When I found the approximate site I was looking for, I parked at the side of the road and got out. I’d passed a few other vehicles on my journey through the cemetery, and even one or two people on foot, but when I looked around, there was no one within sight. No one who was going to give me any problem, anyway. The sun was beginning to sink in the west and was already well below the tops of the palm trees. I started to feel a chill in the air and grabbed my jacket from the backseat before I set off.
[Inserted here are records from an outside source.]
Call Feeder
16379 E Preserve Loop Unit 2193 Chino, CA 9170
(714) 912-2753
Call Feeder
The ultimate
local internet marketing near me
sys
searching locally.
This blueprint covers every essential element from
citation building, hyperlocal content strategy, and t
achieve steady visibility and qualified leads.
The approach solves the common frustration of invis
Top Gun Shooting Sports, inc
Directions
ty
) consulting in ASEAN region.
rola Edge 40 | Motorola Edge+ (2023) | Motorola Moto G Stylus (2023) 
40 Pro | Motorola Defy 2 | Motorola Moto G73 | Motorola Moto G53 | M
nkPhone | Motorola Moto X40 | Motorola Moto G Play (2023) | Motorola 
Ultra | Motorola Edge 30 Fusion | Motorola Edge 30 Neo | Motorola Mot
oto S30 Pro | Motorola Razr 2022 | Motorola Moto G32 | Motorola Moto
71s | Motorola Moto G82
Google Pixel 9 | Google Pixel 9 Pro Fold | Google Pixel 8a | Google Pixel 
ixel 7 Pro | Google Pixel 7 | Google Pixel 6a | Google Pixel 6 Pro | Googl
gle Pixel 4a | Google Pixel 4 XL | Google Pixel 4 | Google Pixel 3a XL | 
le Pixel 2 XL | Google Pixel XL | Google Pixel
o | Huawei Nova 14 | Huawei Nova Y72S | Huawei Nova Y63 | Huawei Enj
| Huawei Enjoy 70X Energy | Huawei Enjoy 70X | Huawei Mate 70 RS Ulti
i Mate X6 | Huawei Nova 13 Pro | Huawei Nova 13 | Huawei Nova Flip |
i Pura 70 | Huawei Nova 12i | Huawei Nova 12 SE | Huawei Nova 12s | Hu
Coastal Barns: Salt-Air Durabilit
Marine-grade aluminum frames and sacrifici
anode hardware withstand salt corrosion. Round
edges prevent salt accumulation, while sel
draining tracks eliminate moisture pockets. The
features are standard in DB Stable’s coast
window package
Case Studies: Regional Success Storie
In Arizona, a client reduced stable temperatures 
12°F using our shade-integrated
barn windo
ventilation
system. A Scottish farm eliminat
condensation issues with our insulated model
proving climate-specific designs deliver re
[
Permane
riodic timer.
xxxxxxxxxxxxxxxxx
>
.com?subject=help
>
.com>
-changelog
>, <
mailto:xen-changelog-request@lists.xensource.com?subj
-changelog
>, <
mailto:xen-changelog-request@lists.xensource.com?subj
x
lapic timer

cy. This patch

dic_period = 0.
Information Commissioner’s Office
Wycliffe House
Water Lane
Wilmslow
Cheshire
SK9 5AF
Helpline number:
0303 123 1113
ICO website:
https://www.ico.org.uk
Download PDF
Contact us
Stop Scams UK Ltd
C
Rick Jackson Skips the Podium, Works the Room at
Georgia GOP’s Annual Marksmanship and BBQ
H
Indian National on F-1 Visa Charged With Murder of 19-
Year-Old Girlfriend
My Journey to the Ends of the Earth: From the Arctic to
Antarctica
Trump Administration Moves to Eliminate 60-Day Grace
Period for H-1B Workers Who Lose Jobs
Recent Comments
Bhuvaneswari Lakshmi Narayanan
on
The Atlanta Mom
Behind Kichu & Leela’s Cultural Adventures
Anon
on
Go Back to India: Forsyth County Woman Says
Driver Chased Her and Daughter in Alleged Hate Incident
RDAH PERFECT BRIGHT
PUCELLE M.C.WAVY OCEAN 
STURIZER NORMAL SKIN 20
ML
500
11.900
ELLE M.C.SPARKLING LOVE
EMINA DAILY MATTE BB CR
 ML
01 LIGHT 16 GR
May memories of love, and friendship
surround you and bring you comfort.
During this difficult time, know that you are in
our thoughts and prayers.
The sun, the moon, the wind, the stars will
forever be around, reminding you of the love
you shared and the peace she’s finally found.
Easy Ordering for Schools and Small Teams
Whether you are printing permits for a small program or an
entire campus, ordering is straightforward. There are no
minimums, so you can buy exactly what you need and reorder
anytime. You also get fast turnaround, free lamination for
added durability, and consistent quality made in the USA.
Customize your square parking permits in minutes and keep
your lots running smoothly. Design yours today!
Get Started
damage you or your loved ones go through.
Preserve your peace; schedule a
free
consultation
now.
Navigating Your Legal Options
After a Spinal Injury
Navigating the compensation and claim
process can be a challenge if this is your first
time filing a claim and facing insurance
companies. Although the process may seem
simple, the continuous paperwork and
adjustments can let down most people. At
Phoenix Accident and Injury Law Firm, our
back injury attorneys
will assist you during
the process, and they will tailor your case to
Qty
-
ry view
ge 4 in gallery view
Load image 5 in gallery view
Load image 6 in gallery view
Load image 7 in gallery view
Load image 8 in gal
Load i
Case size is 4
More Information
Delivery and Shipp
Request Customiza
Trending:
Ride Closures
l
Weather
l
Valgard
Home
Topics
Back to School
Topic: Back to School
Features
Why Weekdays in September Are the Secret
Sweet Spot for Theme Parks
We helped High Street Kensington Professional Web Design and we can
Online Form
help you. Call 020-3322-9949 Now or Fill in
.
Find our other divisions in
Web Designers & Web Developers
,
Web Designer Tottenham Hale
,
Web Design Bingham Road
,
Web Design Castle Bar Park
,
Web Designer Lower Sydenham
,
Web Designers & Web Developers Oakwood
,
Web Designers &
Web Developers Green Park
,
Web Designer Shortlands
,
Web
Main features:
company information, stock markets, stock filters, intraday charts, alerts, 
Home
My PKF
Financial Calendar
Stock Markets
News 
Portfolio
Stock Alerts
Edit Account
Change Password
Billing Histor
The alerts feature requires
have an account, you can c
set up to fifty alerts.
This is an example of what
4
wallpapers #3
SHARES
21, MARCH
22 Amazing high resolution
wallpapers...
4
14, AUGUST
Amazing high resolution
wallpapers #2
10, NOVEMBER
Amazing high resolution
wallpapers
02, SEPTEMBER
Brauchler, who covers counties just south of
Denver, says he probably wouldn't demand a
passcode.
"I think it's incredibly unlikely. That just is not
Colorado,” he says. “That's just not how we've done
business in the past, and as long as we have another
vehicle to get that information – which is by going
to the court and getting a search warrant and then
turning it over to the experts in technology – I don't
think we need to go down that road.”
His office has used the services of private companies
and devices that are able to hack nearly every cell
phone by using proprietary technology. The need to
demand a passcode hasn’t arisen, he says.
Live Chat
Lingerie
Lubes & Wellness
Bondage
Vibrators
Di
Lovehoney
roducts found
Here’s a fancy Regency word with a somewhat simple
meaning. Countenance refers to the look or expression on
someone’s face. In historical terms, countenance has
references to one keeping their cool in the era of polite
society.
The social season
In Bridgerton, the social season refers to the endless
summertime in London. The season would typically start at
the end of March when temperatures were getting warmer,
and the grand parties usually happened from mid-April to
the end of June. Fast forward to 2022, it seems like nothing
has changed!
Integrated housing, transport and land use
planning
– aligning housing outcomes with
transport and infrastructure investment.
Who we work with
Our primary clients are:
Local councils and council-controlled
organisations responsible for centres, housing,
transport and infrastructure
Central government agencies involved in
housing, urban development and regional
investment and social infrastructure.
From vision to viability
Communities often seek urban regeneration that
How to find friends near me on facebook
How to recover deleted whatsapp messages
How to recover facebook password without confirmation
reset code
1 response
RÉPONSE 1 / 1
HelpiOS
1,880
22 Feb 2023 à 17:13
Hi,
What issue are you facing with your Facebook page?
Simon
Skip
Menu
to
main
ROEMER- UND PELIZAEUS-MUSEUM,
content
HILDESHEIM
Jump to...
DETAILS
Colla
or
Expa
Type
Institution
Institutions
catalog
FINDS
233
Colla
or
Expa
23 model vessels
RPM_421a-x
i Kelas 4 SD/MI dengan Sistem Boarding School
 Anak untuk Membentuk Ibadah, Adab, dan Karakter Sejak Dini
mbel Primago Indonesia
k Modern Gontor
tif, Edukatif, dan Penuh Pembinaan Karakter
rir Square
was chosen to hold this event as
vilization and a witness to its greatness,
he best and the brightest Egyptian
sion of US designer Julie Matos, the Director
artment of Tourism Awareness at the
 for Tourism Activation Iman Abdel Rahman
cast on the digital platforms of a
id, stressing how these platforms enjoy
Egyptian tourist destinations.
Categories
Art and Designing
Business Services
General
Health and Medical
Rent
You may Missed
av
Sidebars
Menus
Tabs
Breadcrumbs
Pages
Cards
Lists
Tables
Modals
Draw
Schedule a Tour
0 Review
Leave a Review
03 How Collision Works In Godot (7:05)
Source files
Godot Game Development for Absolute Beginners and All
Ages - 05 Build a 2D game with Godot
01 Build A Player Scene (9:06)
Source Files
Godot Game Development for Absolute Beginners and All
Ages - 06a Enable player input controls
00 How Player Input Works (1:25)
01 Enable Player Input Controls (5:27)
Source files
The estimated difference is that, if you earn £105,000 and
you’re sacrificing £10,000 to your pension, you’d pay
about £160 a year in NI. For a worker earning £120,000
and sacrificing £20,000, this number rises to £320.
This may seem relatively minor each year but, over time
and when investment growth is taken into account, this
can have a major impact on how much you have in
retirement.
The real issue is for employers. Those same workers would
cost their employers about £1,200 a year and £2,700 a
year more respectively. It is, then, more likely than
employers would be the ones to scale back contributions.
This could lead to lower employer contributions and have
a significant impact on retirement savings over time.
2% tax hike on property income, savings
It took me another fifteen minutes to find the row I was looking for, but when I did, my eyes homed in on the specific plot. Dusk was advancing by now, and it was difficult to read the dedications on the stones from more than a few feet away, but one grave in particular caught my eye. I glanced around me again, saw nothing and nobody. I looked back down the hill toward the blue Chevy. It was a dark shade of blue, but somehow in the dusk it suddenly seemed bright, out of place among the dust and the stone. I felt a strong sense of unease and chalked it partly up to the fact I’d almost had my head blown off the last time I’d been in a graveyard.
I walked along the row and stopped at the tenth marker from the start. It was a granite headstone, of good quality. Certainly more impressive than anything that would have been provided for any of the original inhabitants of this part of the cemetery. I crouched down to read the inscription. Three different first names: David, Martha, and Terri. All with the same last name: Crozier. Three different dates of birth, all with the same date of death.